— SUPPLIED PASSAGE —

    • mamajama55 says:

      I knew that the would-be Mentos buyer was brown-skinned before I clicked on the link. It's one of the many arguments against concealed carry – people should not be walking around with the power of life and death tucked into their waistbands.

  8. Pseudonymous says:

    At least he's not your Attorney General.  "In the privacy of intimate relationships, I have engaged in role-playing and other consensual sexual activity. I have not assaulted anyone. I have never engaged in nonconsensual sex, which is a line I would not cross."  Eric Schneiderman, YKINOK.

    Four Women Accuse New York’s Attorney General of Physical Abuse

      • RepealAndReplace says:

        Good Riddance…….

        Maybe it has something to do with the first name? Eric Geitens and Eric Schneiderman. Despite their ideological differences, they seem to have a couple of things in common.

        Perhaps Moderatus will return to remind us of the importance of due process, or how an apology should suffice rather than ruin the career of a good (?) man.

— GIVEN RECORDS —
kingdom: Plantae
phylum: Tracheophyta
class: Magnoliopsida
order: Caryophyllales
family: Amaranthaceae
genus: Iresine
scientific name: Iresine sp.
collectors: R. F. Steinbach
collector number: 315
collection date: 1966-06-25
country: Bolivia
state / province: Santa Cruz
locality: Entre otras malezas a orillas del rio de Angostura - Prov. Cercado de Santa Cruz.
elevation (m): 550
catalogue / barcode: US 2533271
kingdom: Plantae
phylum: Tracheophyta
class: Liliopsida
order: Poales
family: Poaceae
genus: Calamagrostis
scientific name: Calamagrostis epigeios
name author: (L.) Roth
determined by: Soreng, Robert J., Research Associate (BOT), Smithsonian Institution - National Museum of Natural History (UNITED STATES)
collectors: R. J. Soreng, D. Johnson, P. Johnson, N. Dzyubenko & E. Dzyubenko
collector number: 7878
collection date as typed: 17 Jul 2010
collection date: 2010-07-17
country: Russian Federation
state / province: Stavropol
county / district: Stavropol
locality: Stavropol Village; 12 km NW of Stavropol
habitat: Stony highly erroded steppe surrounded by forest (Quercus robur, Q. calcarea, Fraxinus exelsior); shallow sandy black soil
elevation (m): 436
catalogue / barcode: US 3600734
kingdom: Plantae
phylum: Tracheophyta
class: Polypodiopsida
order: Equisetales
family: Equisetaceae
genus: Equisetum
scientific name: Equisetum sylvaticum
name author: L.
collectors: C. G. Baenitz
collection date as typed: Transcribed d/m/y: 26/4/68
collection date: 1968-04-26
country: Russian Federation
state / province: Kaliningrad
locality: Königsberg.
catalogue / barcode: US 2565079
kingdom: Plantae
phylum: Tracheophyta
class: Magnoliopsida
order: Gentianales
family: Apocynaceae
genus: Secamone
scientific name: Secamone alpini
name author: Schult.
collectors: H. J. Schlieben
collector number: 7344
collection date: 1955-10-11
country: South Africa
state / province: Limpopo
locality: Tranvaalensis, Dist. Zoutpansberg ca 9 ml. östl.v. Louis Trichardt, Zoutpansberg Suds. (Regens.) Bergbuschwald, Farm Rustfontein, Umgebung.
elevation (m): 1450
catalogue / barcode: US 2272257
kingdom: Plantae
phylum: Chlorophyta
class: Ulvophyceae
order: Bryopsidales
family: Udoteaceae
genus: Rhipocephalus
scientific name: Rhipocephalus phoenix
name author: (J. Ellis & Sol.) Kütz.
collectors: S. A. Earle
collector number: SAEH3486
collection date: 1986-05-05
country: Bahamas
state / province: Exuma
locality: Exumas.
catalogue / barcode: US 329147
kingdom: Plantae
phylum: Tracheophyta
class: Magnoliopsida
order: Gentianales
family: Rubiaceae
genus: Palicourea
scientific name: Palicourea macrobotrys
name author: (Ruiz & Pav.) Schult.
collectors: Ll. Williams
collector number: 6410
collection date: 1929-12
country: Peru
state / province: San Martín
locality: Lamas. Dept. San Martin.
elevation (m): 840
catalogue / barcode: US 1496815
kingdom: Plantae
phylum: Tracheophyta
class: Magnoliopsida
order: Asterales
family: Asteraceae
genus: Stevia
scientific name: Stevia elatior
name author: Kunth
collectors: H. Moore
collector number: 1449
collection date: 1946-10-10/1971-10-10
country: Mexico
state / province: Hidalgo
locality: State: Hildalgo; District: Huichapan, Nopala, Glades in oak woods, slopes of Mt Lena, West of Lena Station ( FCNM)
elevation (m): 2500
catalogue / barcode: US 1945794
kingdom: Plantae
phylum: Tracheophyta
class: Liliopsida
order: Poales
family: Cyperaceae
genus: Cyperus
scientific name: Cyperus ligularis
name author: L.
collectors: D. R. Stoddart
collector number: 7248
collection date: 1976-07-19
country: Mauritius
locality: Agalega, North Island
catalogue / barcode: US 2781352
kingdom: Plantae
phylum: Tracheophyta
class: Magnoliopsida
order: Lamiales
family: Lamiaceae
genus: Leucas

— PROBLEM —
Write out the comment thread word for word, beginning at "Maybe it has" and stopping after "good (?) man.".

— EXERCISE RESPONSE —
Maybe it has something to do with the first name? Eric Geitens and Eric Schneiderman. Despite their ideological differences, they seem to have a couple of things in common.

        Perhaps Moderatus will return to remind us of the importance of due process, or how an apology should suffice rather than ruin the career of a good (?) man.